# Coastal carpet python, what male to get?



## Paul_MTS (Mar 23, 2008)

I've just bought 2 gorgeous coastals. Suspected to both be female but the breeder will probe them for me once a bit bigger.

I'm just wondering what male I should be looking for in the near future to grow up along side them with breeding in mind.

Naturally I want to introduce something a bit fancy so the babies are a bit special.

I think my options are diamond or jaguar?

I want to avoid using crosses with 50% of this and 25% of that! So at the end of the day the young are better.

I've seen pure jags at affordable prices at around £200, how much would a diamond cost?

Finally are there other options I could go for? Any advice welcome.


----------



## Steve L (Jun 14, 2008)

breed them to more coastals ?


----------



## Paul_MTS (Mar 23, 2008)

Aye there's always that option, but I'd like to produce higher end babies.

After watching the market it seems standard forms are getting harder to sell.

I was going on the diamond or jaguar idea as I believe jaguar is just a colour form of coastal? I'm not sure how diamonds come into it though?

I'm very new and still very confused with the world of carpets!


----------



## Steve L (Jun 14, 2008)

Pure diamonds are rare here and not cheap ..look to pay a grand for a nice example


----------



## Paul_MTS (Mar 23, 2008)

Yer... unless I win the lottery I won't be getting a diamond though, although I'm guessing a few of the offspring would pay for one!

Any other morphs I should consider?


----------



## Steve L (Jun 14, 2008)

Theres some well nice diamond jungle coastal intergrades in OZ 
and there way nice :whistling2:


----------



## alexwilliamsreptiles (Mar 29, 2008)

I think you should just go for a pure coastal jag


----------



## Paul_MTS (Mar 23, 2008)

Thanks for confirming my initial thoughts.

Would I be right in thinking this would give me 50% Jags and 50% jab siblings?


----------



## falkirk09 (Jul 31, 2009)

Paul_MTS said:


> Thanks for confirming my initial thoughts.
> 
> Would I be right in thinking this would give me 50% Jags and 50% jab siblings?


Think you get all jaguars mate.


----------



## paulh (Sep 19, 2007)

Paul_MTS said:


> Thanks for confirming my initial thoughts.
> 
> Would I be right in thinking this would give me 50% Jags and 50% jab siblings?


Right. To get all jaguars, you would have to breed a homozygous jaguar (AKA leucistic) to a normal. But leucistics die before they mature.

By the way, jag sibling is just a fancy term for normals out of a jag x normal mating. Jag siblings do not have the jaguar gene.

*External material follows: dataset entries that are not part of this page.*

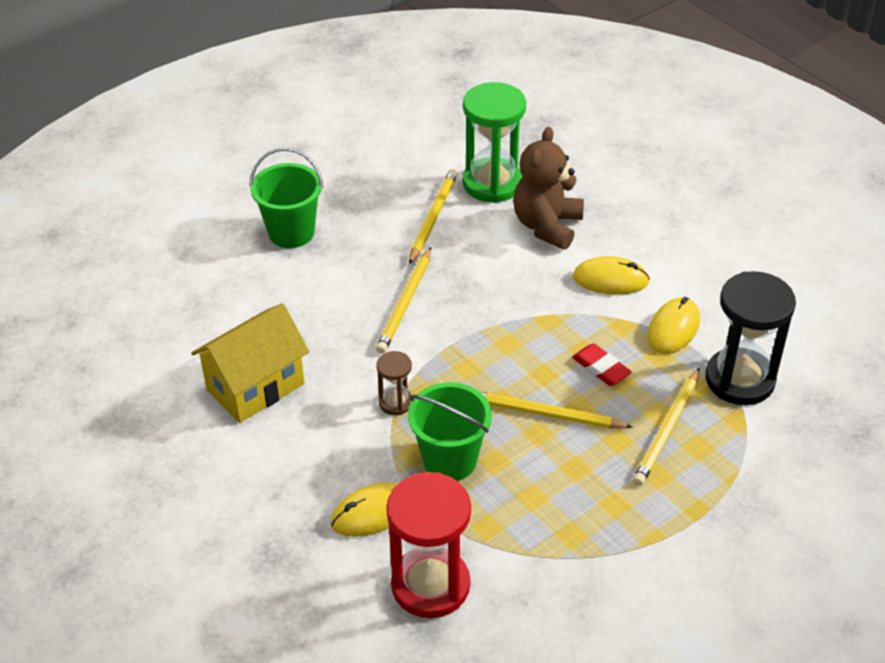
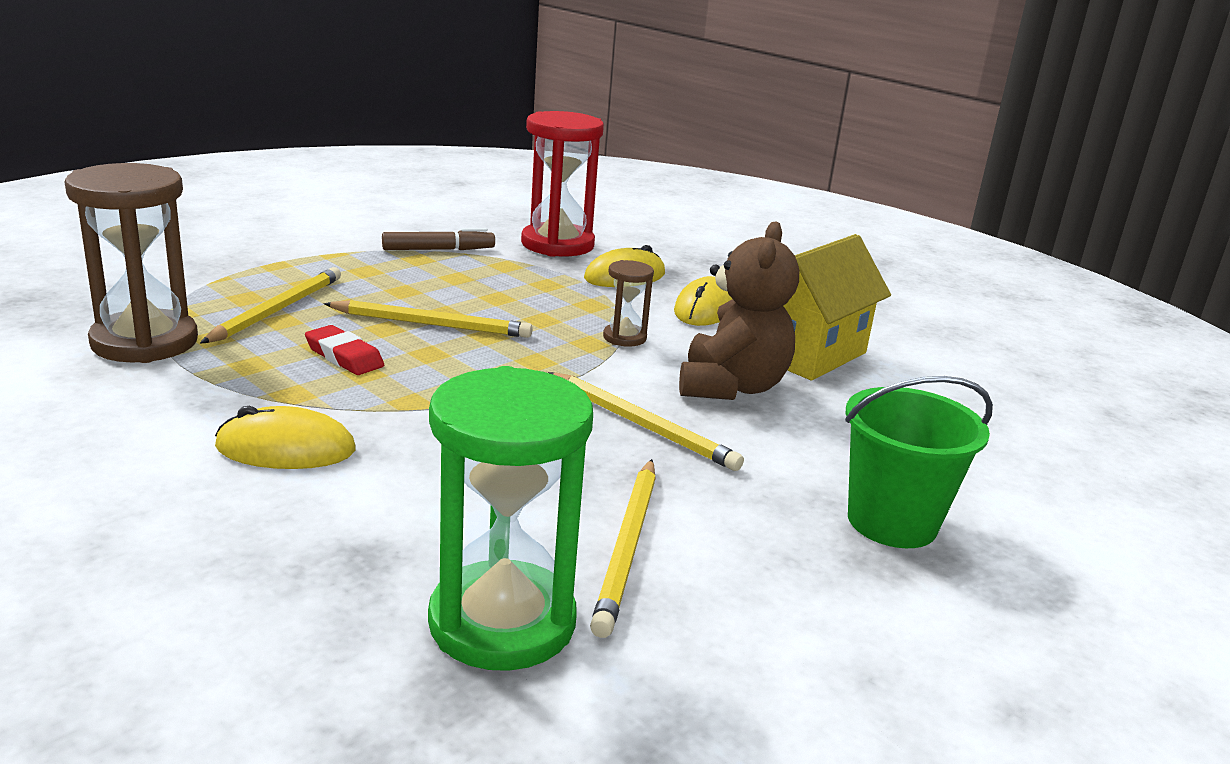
camera: 170 degrees right, 20 degrees down
yellow pencil [376,247,431,354] -> yellow pencil turned 120 degrees clockwise [548,372,744,471]
green bucket [408,382,492,481] -> none
brown teddy bear [513,127,584,250] -> brown teddy bear moved to [679,221,799,400]
yellow mouse [647,297,700,354] -> yellow mouse moved to [674,276,732,326]
black hourglass [705,271,796,405] -> brown hourglass [65,163,198,363]
none -> brown marker [382,228,495,250]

I applaud your desire not to breed 50%, 25% etc. subspecies crosses. There is too much of that going around, IMO.


----------



## Paul_MTS (Mar 23, 2008)

Wow this thread is a blast from the past!

I never got a jag in the end and sold on those particular carpets, but I have since bred my older pair of coastals which produced some gorgeous babies.

Now looking for a cheap jag or caramel.

Still strong against the crosses, I just think it's so messy.


----------